As the COVID-19 pandemic is putting our lives on hold, could we do the same with the economy to avoid bankruptcies?
With every day passing right now, the news seems to get grimmer and grimmer. New record numbers of infections, new lows across all stock markets, drastically reduced revenue forecasts, whole industries reduced to a shadow of their former selves.
Economies globally are in a downward spiral — at least psychologically. Every day is worse than the last.
That directly translates to consumers, of course. When they don’t wear their work hat, where everything is looking grim, privately, people are even more worried. They are concerned about their families and friends, of course, but also about losing their livelihoods, having no source of stable income, and potentially downgrading their lives.

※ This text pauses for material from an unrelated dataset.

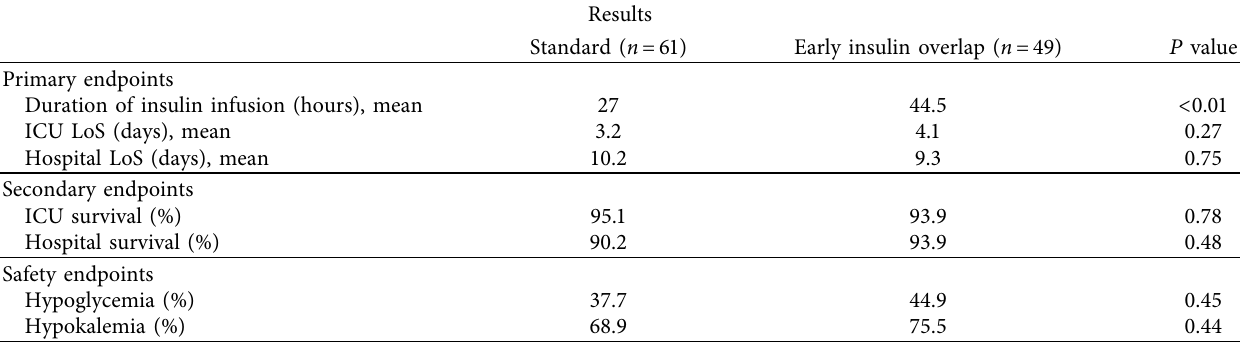
Table 4: Standard overlap vs. early addition of long-acting insulin to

These are challenging times for everyone. And they are unprecedented times as well.
It is hard to think of another instance in recent history when the freedom of billions was so drastically (and necessarily) restricted. Previously unthinkable things are being discussed in all countries globally. These are not the times to hold back ideas, but to break with conventional thinking and radically question everything.
Therefore all questions can and should be asked right now. The clear objectives are :
- (I) to get through this time with the least amount of lives lost possible
- (II) to have something to come back to afterward
In that precise order.
All calls for physical locations of businesses to remain open or re-open already are incredibly misguided. The first decision-making principle needs to be (I) — and therefore, we need to do the utmost we can to reduce the spread of infections. We can only find answers to (II) that first adhere to (I).
The question I, therefore, arrive at is: Could we freeze the economy?